Chennai: Unlike States such as Maharashtra, Karnataka and Gujarat, Tamil Nadu failed to consolidate its fiscal position in the post-COVID era, according to the TVK-led Government’s White Paper on the State’s public finances, which was released by Finance Minister N Marie Wilson in Chennai on Tuesday.
The White Paper, whose central focus is the five-year post-COVID window from 2021-22 to 2025-26, said during the post-pandemic recovery period, which created the conditions for fiscal consolidation, Tamil Nadu’s traditional peers Karnataka, Maharashtra and Gujarat used those conditions to restore their fiscal positions. But during this period the State’s own indicators “moved in the opposite direction”.
Tamil Nadu’s annual interest bill grew from Rs.41,564 crore in 2021-22 to Rs.67,050 crore in 2025-26 Pre-AC, a 61 per cent increase. Interest now consumes approximately 22.8 per cent of total revenue receipts and over 34.8 per cent of the State’s own-tax revenue — nearly one rupee in every four of revenue, committed before any allocation decision is made. “While the peer States maintain an Interest Payments / Total Revenue Receipts at a lower level, Tamil Nadu’s interest burden is highest among the peers, close to two times that of Gujarat and Maharashtra,” the paper said.
Overall, Tamil Nadu’s public finances have deteriorated sharply over the past five years, with the State’s debt burden doubling to ₹10 lakh crore and fiscal stress becoming increasingly structural rather than cyclical. Combined with guarantees and losses of State-owned enterprises, particularly in the power and transport sectors, Tamil Nadu’s total fiscal exposure is estimated at more than ₹13 lakh crore.
“The financial situation was no doubt bad five years ago, but it has become worse now,” State Finance Secretary M A Siddique told journalists to a question.
At the heart of the report is the finding that Tamil Nadu’s outstanding liabilities have risen from ₹5.13 lakh crore in 2020-21 to nearly ₹10 lakh crore by March 2026, with the debt-to-GSDP ratio remaining elevated at 28.3%. The State’s per capita liability has climbed to ₹1.29 lakh, the highest among the peer States examined.
The White Paper said the debt build-up has translated into a growing interest burden that now exceeds annual capital expenditure. “Interest payments have increased from ₹41,564 crore in 2021-22 to ₹67,050 crore in 2025-26, consuming nearly 23% of total revenue receipts. In practical terms, the State is now spending more servicing past borrowings than investing in new infrastructure and productive assets,” the Minister said during a presentation as part of the briefing.

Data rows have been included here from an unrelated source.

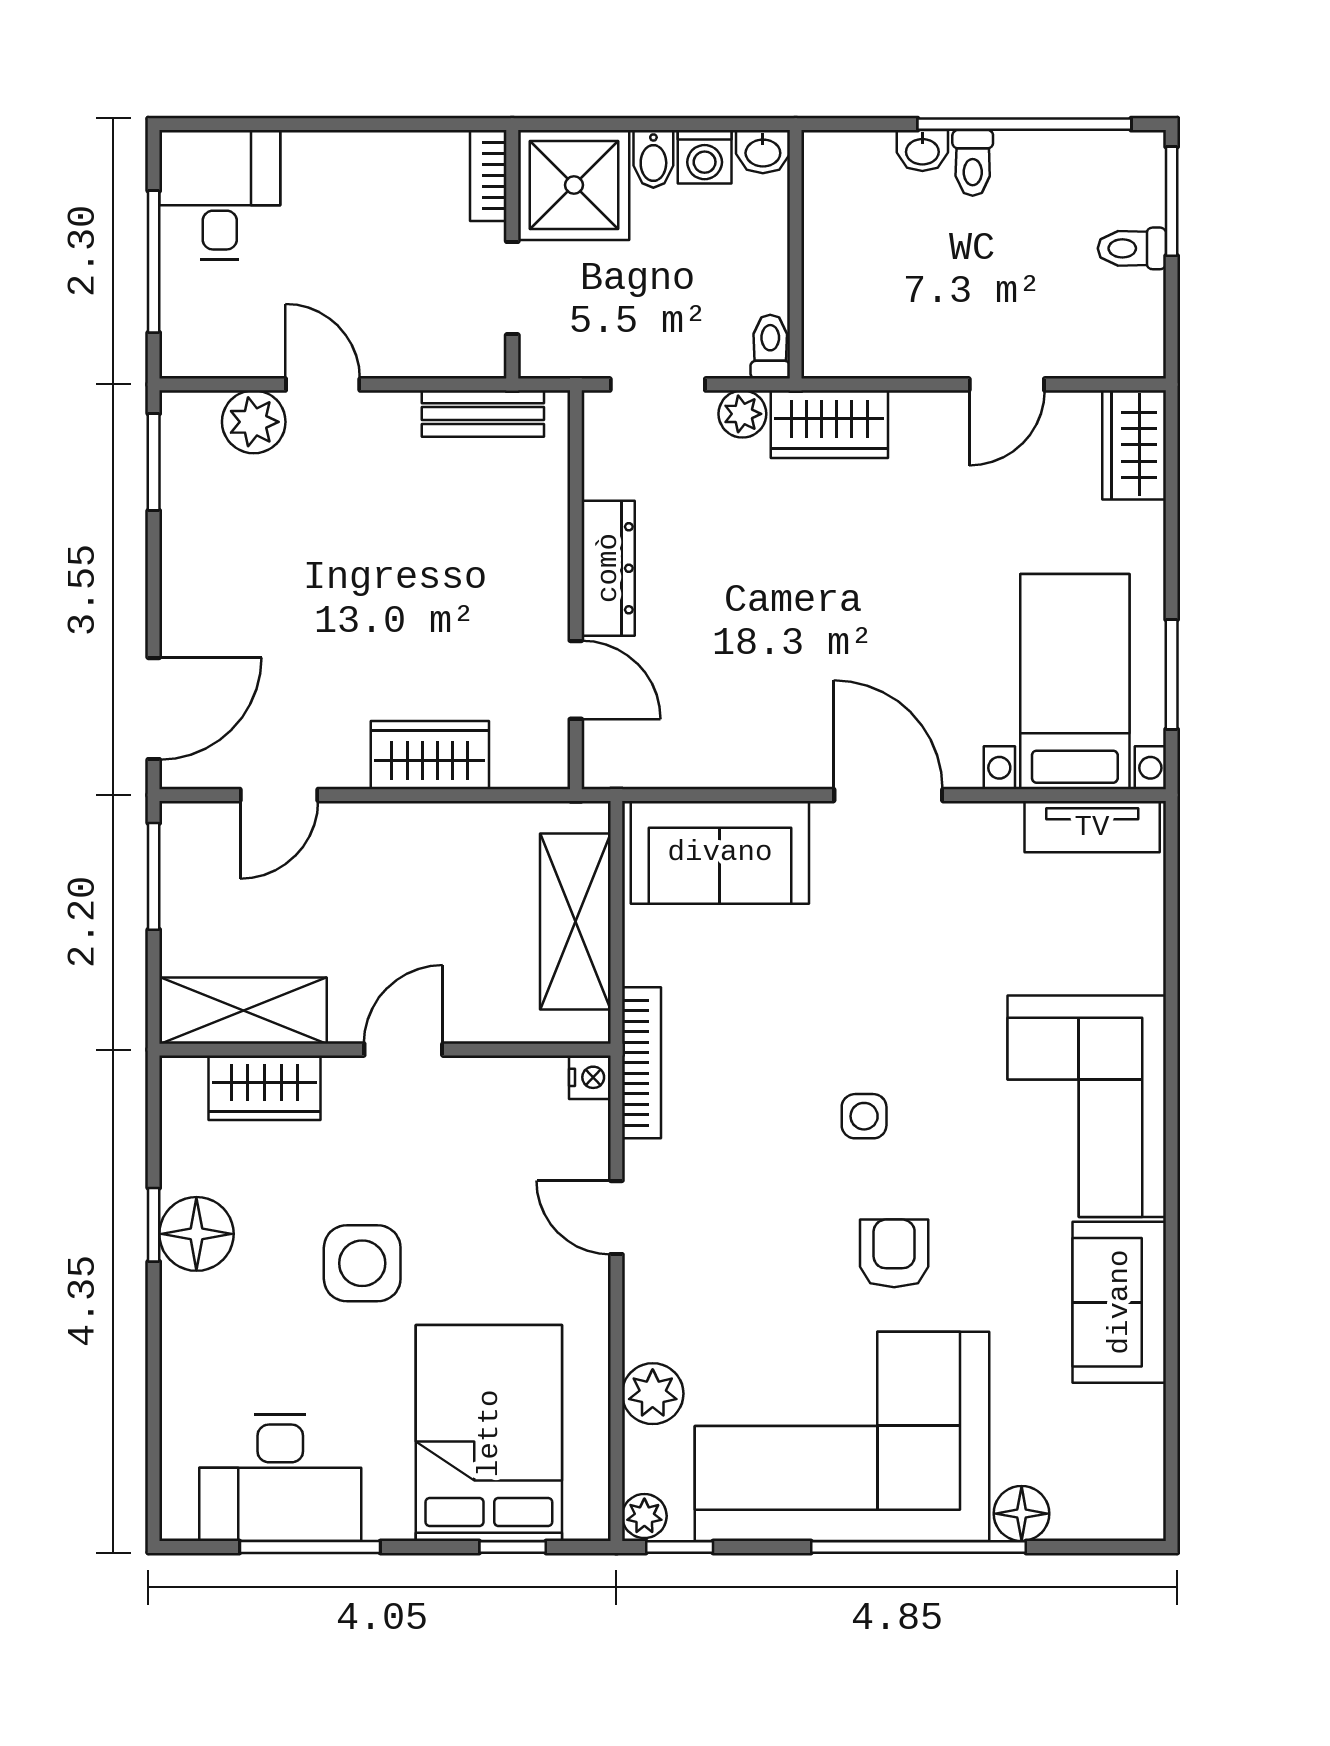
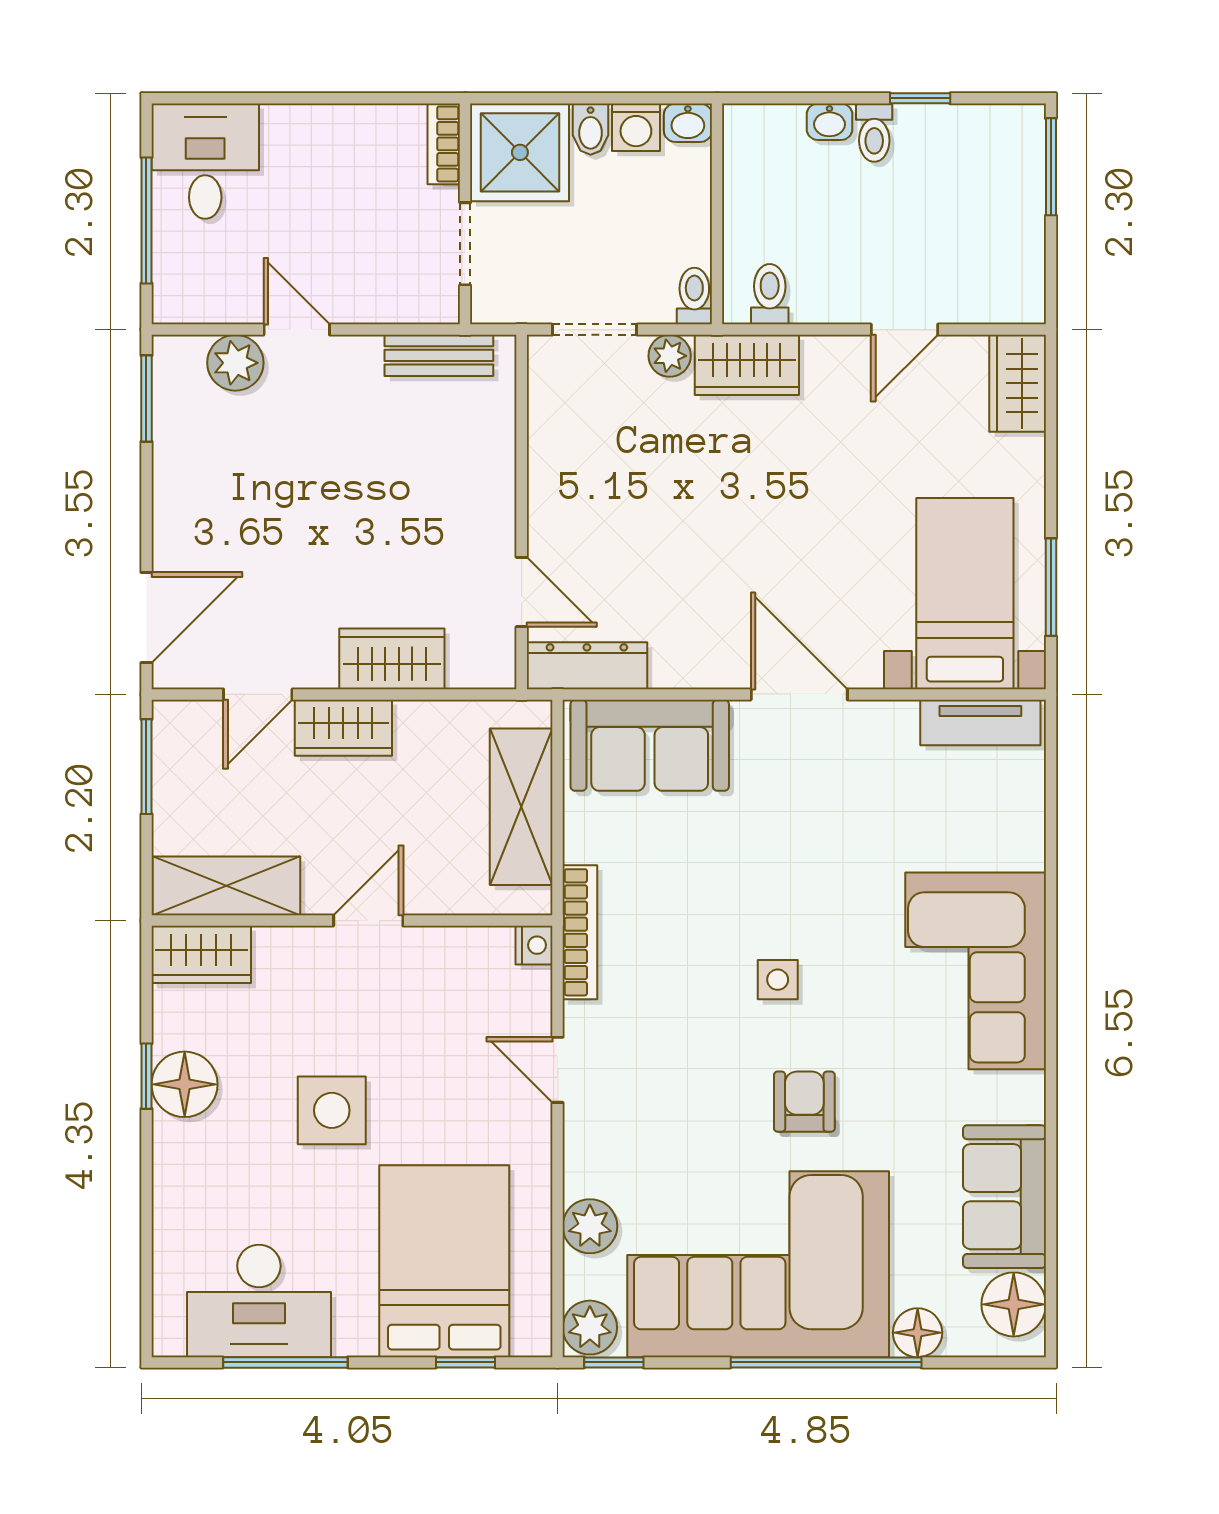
window: (1024, 124) -> (920, 98), width x0.32
toilet: (1132, 248) -> (770, 294), moved, turned 90
dresser: (608, 568) -> (587, 666), moved, turned -90
wardrobe: (375, 833) -> (343, 728), added
wardrobe: (264, 1088) -> (201, 954), moved
sofa: (1119, 1302) -> (1004, 1197), moved
floor lamp: (1130, 1482) -> (1014, 1304), added
plant: (644, 1516) -> (590, 1328), width x1.38, depth x1.38

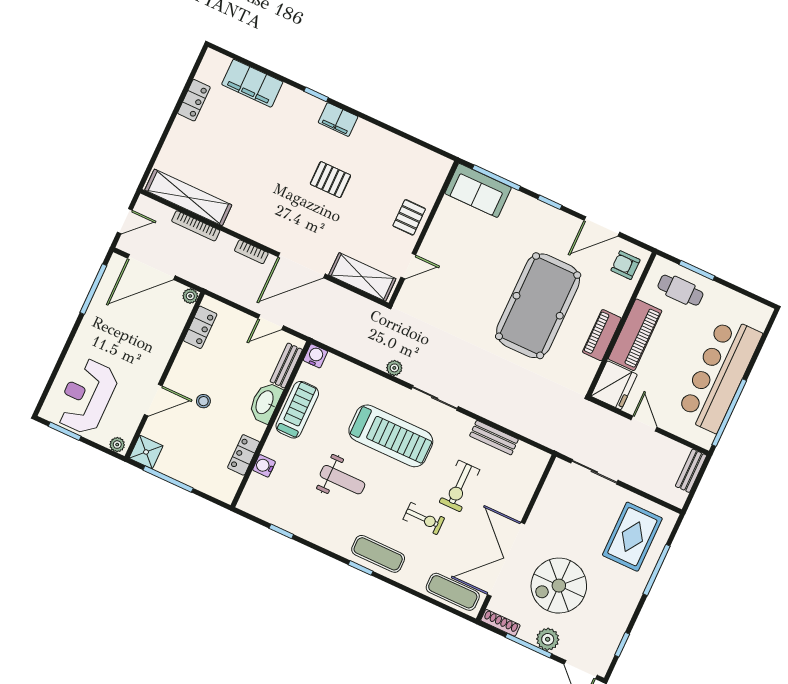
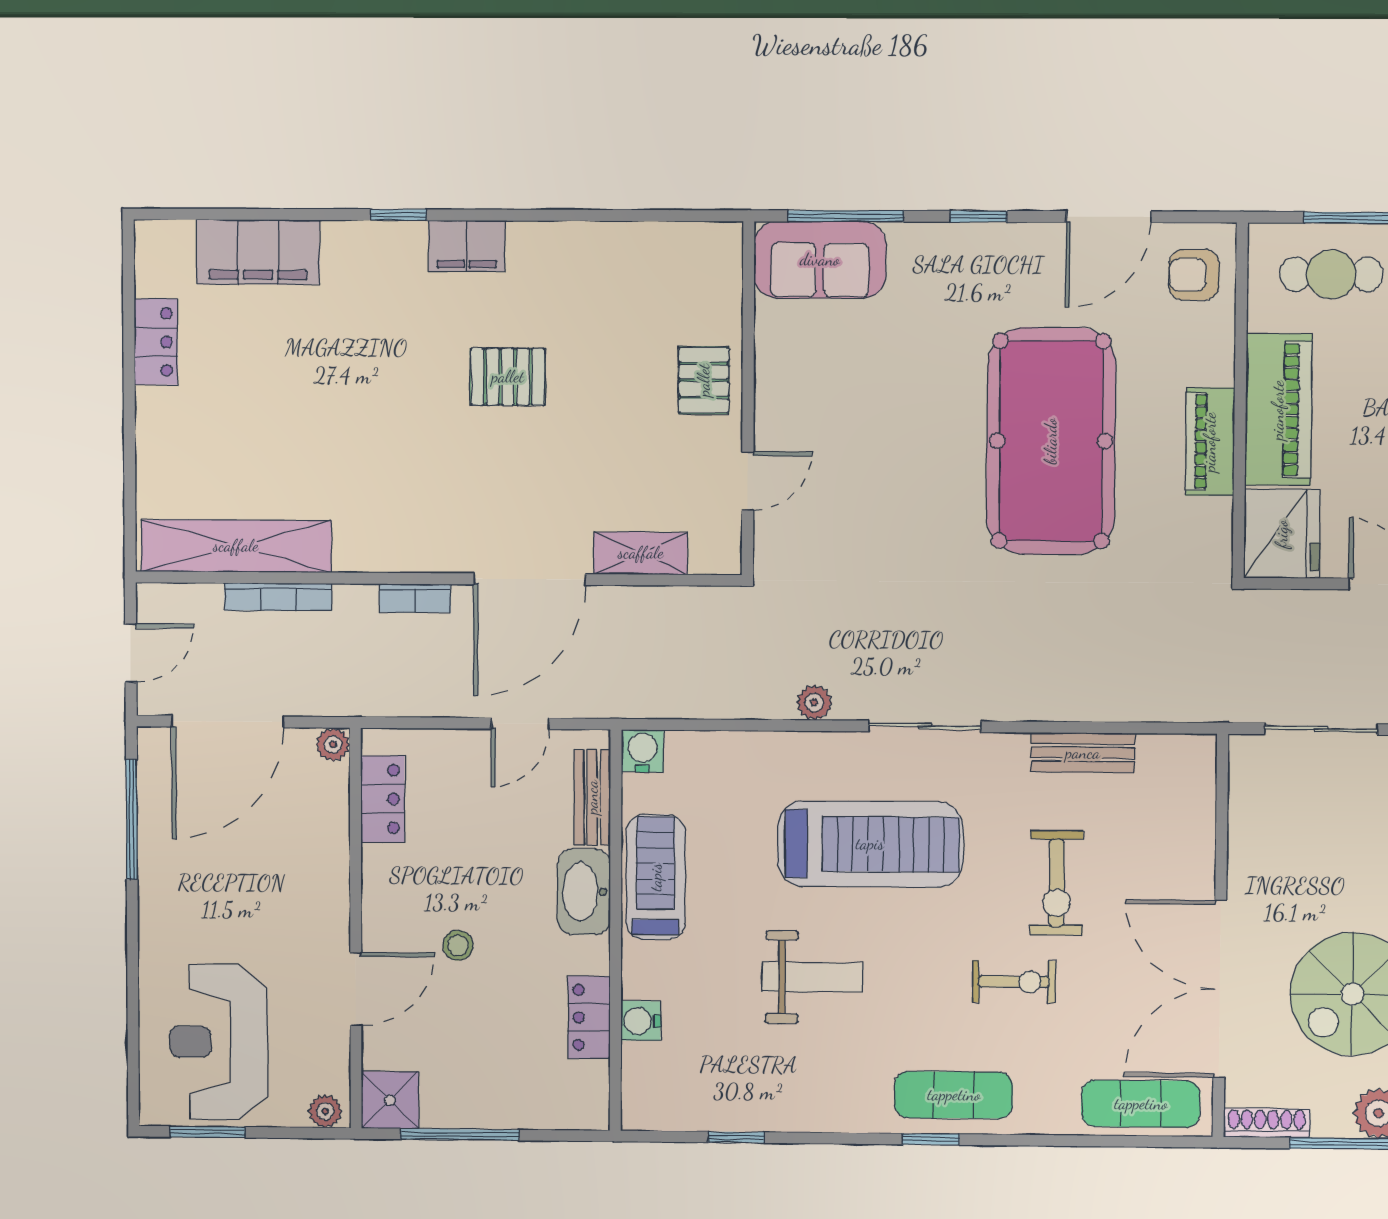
shelving: (362, 277) -> (641, 553), width x0.67, depth x0.75

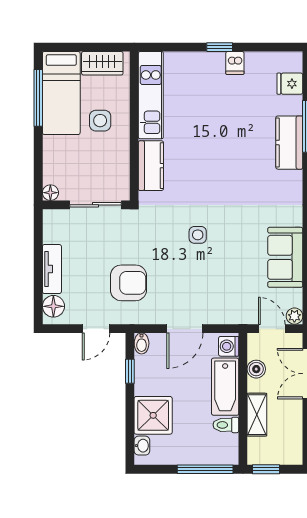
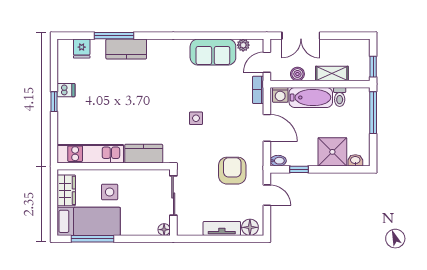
plant: (294, 316) -> (243, 45), moved
bookcase: (235, 317) -> (258, 90), added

Another major concern is the persistence of the revenue deficit. “The 2025-26 revenue deficit of ₹78,324 crore is the highest ever recorded by the State, surpassing even the pandemic year in absolute terms. The deficit is structural, Tamil Nadu is increasingly borrowing to finance routine expenditure rather than asset creation,” he added.
“With an ageing population expected to increase welfare and healthcare demands, the document argues that the window for corrective action is narrowing,” the Minister said. According to him, the new TVK government would focus on a combination of stronger revenue mobilisation, expenditure discipline, PSU reform through “clean, corruption-free governance” to restore fiscal sustainability.